▶ **ABOUT THIS EXERCISE**
Whenever the string "хотели" appears in a line below, please copy the line out.

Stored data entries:
+++++

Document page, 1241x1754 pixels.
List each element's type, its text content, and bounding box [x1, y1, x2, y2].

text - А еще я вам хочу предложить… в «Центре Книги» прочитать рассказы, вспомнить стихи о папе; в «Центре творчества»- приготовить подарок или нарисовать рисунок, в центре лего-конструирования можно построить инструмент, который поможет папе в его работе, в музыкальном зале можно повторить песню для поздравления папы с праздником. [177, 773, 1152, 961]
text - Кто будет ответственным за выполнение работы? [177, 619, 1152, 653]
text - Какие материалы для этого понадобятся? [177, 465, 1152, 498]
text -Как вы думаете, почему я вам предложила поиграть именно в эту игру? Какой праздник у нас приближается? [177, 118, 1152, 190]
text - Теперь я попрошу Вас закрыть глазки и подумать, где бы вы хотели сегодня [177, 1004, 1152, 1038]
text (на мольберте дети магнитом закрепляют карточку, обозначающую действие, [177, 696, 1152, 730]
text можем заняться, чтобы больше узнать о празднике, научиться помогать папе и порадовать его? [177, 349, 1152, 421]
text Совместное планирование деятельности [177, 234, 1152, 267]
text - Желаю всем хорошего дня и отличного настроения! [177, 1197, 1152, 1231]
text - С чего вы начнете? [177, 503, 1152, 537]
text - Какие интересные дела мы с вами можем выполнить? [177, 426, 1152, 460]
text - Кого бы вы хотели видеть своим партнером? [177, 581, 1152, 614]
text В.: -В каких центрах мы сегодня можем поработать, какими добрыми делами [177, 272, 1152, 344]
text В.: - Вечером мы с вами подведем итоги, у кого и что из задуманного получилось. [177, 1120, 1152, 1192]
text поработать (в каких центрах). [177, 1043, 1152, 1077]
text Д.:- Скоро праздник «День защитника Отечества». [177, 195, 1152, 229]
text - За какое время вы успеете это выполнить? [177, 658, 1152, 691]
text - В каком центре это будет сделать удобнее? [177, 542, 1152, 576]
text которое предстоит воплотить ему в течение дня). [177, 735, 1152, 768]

+++++

▶ **WRITTEN SOLUTION**
text - Теперь я попрошу Вас закрыть глазки и подумать, где бы вы хотели сегодня [177, 1004, 1152, 1038]
text - Кого бы вы хотели видеть своим партнером? [177, 581, 1152, 614]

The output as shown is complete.